▸ PROBLEM DETAILS:
Nothing but the data below, returned exactly, should appear in the answer.
*** Opening of DATA SUPPLIED ***
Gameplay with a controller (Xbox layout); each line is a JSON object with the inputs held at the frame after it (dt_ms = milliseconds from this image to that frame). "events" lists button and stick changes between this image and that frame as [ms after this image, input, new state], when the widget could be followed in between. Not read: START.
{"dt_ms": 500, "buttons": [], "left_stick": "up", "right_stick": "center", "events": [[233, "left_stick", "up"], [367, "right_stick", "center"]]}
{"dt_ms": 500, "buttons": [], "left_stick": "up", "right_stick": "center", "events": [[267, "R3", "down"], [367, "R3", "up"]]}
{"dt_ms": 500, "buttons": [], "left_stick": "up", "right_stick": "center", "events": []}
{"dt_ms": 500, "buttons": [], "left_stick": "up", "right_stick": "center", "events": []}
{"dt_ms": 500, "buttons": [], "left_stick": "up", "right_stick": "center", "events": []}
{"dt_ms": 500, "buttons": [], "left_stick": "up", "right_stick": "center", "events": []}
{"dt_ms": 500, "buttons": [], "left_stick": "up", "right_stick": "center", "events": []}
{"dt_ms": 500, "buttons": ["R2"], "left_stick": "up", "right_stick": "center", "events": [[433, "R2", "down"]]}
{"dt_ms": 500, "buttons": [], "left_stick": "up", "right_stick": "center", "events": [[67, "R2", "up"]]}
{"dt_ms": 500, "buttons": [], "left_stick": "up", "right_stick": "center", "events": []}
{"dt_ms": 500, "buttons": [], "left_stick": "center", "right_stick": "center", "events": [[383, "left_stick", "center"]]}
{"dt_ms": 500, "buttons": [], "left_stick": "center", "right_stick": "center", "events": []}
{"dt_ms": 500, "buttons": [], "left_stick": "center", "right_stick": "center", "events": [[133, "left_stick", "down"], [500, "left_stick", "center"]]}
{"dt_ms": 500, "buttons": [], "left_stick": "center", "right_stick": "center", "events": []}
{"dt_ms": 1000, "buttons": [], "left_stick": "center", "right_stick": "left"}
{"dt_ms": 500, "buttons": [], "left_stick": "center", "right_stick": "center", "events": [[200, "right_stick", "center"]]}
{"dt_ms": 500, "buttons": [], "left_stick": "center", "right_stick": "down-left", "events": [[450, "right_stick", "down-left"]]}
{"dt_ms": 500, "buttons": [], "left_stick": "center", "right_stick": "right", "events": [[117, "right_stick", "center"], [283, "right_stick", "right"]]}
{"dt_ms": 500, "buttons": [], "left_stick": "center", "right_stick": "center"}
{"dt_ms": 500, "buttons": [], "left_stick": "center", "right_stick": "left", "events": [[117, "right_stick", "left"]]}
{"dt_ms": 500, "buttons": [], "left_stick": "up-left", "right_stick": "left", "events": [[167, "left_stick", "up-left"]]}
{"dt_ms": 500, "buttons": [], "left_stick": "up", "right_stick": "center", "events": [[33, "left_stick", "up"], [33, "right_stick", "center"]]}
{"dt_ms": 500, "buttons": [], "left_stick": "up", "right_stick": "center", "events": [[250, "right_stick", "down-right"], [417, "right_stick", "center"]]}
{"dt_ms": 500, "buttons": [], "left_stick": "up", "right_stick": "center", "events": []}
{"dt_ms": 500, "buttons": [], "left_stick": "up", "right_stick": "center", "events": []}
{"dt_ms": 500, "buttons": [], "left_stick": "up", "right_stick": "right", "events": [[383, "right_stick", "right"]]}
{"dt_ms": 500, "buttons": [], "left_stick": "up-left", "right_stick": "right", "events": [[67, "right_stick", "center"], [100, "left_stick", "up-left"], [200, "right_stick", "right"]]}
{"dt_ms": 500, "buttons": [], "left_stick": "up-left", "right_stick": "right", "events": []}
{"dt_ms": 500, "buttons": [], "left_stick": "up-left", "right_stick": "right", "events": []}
*** Close of DATA SUPPLIED ***
▸ ANSWER TO THIS EXERCISE:
Gameplay with a controller (Xbox layout); each line is a JSON object with the inputs held at the frame after it (dt_ms = milliseconds from this image to that frame). "events" lists button and stick changes between this image and that frame as [ms after this image, input, new state], when the widget could be followed in between. Not read: START.
{"dt_ms": 500, "buttons": [], "left_stick": "up", "right_stick": "center", "events": [[233, "left_stick", "up"], [367, "right_stick", "center"]]}
{"dt_ms": 500, "buttons": [], "left_stick": "up", "right_stick": "center", "events": [[267, "R3", "down"], [367, "R3", "up"]]}
{"dt_ms": 500, "buttons": [], "left_stick": "up", "right_stick": "center", "events": []}
{"dt_ms": 500, "buttons": [], "left_stick": "up", "right_stick": "center", "events": []}
{"dt_ms": 500, "buttons": [], "left_stick": "up", "right_stick": "center", "events": []}
{"dt_ms": 500, "buttons": [], "left_stick": "up", "right_stick": "center", "events": []}
{"dt_ms": 500, "buttons": [], "left_stick": "up", "right_stick": "center", "events": []}
{"dt_ms": 500, "buttons": ["R2"], "left_stick": "up", "right_stick": "center", "events": [[433, "R2", "down"]]}
{"dt_ms": 500, "buttons": [], "left_stick": "up", "right_stick": "center", "events": [[67, "R2", "up"]]}
{"dt_ms": 500, "buttons": [], "left_stick": "up", "right_stick": "center", "events": []}
{"dt_ms": 500, "buttons": [], "left_stick": "center", "right_stick": "center", "events": [[383, "left_stick", "center"]]}
{"dt_ms": 500, "buttons": [], "left_stick": "center", "right_stick": "center", "events": []}
{"dt_ms": 500, "buttons": [], "left_stick": "center", "right_stick": "center", "events": [[133, "left_stick", "down"], [500, "left_stick", "center"]]}
{"dt_ms": 500, "buttons": [], "left_stick": "center", "right_stick": "center", "events": []}
{"dt_ms": 1000, "buttons": [], "left_stick": "center", "right_stick": "left"}
{"dt_ms": 500, "buttons": [], "left_stick": "center", "right_stick": "center", "events": [[200, "right_stick", "center"]]}
{"dt_ms": 500, "buttons": [], "left_stick": "center", "right_stick": "down-left", "events": [[450, "right_stick", "down-left"]]}
{"dt_ms": 500, "buttons": [], "left_stick": "center", "right_stick": "right", "events": [[117, "right_stick", "center"], [283, "right_stick", "right"]]}
{"dt_ms": 500, "buttons": [], "left_stick": "center", "right_stick": "center"}
{"dt_ms": 500, "buttons": [], "left_stick": "center", "right_stick": "left", "events": [[117, "right_stick", "left"]]}
{"dt_ms": 500, "buttons": [], "left_stick": "up-left", "right_stick": "left", "events": [[167, "left_stick", "up-left"]]}
{"dt_ms": 500, "buttons": [], "left_stick": "up", "right_stick": "center", "events": [[33, "left_stick", "up"], [33, "right_stick", "center"]]}
{"dt_ms": 500, "buttons": [], "left_stick": "up", "right_stick": "center", "events": [[250, "right_stick", "down-right"], [417, "right_stick", "center"]]}
{"dt_ms": 500, "buttons": [], "left_stick": "up", "right_stick": "center", "events": []}
{"dt_ms": 500, "buttons": [], "left_stick": "up", "right_stick": "center", "events": []}
{"dt_ms": 500, "buttons": [], "left_stick": "up", "right_stick": "right", "events": [[383, "right_stick", "right"]]}
{"dt_ms": 500, "buttons": [], "left_stick": "up-left", "right_stick": "right", "events": [[67, "right_stick", "center"], [100, "left_stick", "up-left"], [200, "right_stick", "right"]]}
{"dt_ms": 500, "buttons": [], "left_stick": "up-left", "right_stick": "right", "events": []}
{"dt_ms": 500, "buttons": [], "left_stick": "up-left", "right_stick": "right", "events": []}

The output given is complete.